Latest News | May 12, 2021

ICYMI: The Hill Opinion: Allow Medicare to negotiate on behalf of patients to lower drug prices

WASHINGTON, D.C. — Congressman Peter Welch of Vermont and David Mitchell, a cancer patient and founder of Patients For Affordable Drugs, penned an op-ed in The Hill that calls on Congress to pass H.R. 3 to lower drug prices through Medicare negotiation. The piece is in response to President Biden’s strong commitment to lower prescription drug prices and the House’s reintroduction of H.R. 3, the Elijah E. Cummings Lower Drug Costs Now Act, a package of drug pricing reforms that includes allowing Medicare to negotiate for lower prices for all Americans. Read the full piece below.

Allow Medicare to negotiate on behalf of patients to lower drug prices
By Congressman Peter Welch and David Mitchell
May 12, 2021

President Biden’s speech announcing his American Families Plan reaffirmed his strong support for legislation to lower drug prices through Medicare negotiation. “Let’s give Medicare the power to save hundreds of billions of dollars by negotiating lower drug prescription prices,” he said. “Let’s do it now.”

President Biden is right. After nearly two decades of rising drug prices under a system in which drug corporations can dictate prices of brand-name drugs, Americans need the relief they have been promised.

Millions of patients need help — patients like 62-year-old Lucinda in Richmond, Vt., who has lived with rheumatoid arthritis since she was a teenager. To manage her symptoms, she was prescribed Simponi, methotrexate, and prednisone. The prices of these prescriptions have continued to increase each year since she was diagnosed as a teenager, coming to a total of $59,000 in 2019.

Lucinda’s story is not unique. Patients For Affordable Drugs has collected tens of thousands of stories of Americans who are skipping doses, cutting pills in half, rationing insulin, or choosing between paying the bills and buying the drugs they need. Americans are paying almost four times what people in other wealthy nations pay for the exact same brand-name drugs. As the president said, the time to act is now.

Democrats in the House of Representatives aren’t missing a beat. Last week, H.R. 3, the Elijah E. Cummings Lower Drug Costs Now Act, was reintroduced. This bill would allow Medicare to negotiate lower prices on behalf of all Americans, prevent price gouging, and direct more money to the National Institutes of Health (NIH) for critical research to ensure innovation and new drug development.

H.R. 3 would limit the annual out-of-pocket costs for Medicare beneficiaries to no more than $2,000, and would establish a top negotiated price for drugs at no more than 120 percent of the average of six other wealthy nations. The bill would penalize drug companies that increase prices faster than the rate of inflation.

The CEO of the trade association PhRMA recently complained that it should not be used as a piggy bank to fund other priorities. But it’s Big Pharma that has been using patients and taxpayers as piggy banks, raising prices at will to fund profits and trigger executive bonuses. Pharma’s chief lobbyist is right about one thing, however: America has other priorities. Every dollar we send to pharma in unjustified profits is a dollar we don’t have to tackle health care disparities, provide coverage to the uninsured, or fund research into new medicines aimed at improving public health instead of private profits.

H.R. 3 would support and protect innovation and new drug development by investing some of the expected savings into the world-class research funded through the NIH. The federal government is the primary source of basic research in biomedical sciences, and NIH funding is crucial to basic research that leads to the discovery of new drugs, as noted by the Congressional Budget Office. The most innovative new drugs are coming from investment by taxpayers through the NIH.

Most urgently, people are dying right now because they can’t afford the existing drugs they need. More than 1.1 million Medicare patients could die over the next decade because they cannot afford to pay for their prescriptions. If Medicare were empowered to directly negotiate prices with drug companies, there could be 94,000 fewer deaths annually just because people would be able to afford their drugs.

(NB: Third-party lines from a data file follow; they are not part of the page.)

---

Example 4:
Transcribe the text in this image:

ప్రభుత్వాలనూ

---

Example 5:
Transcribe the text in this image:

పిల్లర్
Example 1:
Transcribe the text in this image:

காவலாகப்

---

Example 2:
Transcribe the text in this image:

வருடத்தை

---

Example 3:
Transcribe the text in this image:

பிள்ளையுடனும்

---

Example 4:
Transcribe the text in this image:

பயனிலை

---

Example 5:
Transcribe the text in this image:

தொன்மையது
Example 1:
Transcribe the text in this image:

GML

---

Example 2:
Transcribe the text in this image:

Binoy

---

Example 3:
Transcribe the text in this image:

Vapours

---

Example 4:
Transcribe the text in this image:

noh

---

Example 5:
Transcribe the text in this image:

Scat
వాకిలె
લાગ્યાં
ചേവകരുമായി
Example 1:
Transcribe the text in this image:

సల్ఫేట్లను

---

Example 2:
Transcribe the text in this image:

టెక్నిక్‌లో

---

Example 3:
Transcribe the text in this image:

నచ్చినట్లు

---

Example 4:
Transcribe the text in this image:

The reforms in H.R. 3 are widely supported. Ninety-three percent of Americans agree that Medicare should have the power to negotiate with drug companies for lower prices. It’s an issue that overwhelmingly unites Democrats, Republicans and independents.

Congressional support is not far behind. Speaker Nancy Pelosi (D-Calif.) has made clear her intention to include H.R. 3 in the American Families Plan. Sen. Ron Wyden (D-Ore.), who chairs the Finance Committee that will advance drug price legislation, has made clear his support for Medicare price negotiations.

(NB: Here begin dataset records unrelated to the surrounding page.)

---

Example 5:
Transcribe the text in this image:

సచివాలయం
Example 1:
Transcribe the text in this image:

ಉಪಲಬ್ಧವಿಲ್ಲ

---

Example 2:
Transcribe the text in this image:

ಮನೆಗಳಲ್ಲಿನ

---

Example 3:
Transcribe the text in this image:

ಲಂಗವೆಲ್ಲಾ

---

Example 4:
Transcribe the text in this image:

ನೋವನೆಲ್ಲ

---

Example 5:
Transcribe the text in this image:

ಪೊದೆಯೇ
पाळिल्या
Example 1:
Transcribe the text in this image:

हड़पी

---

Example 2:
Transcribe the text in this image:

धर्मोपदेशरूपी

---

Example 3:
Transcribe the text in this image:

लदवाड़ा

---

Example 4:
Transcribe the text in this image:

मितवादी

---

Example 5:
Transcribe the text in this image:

We have an opportunity to, finally, make drug prices affordable if we stand with patients and stand up to Big Pharma. Now is the time for Congress to pass legislation that will deliver meaningful relief from high drug prices to the American people. With President Biden’s support, this is the year we will lower drug prices for Americans struggling to afford their medications.

Congressman Peter Welch has served Vermont’s at-large congressional district since 2007. David Mitchell is a cancer patient and founder of Patients For Affordable Drugs, the only national, bipartisan patient organization focused solely on policies to lower drug prices.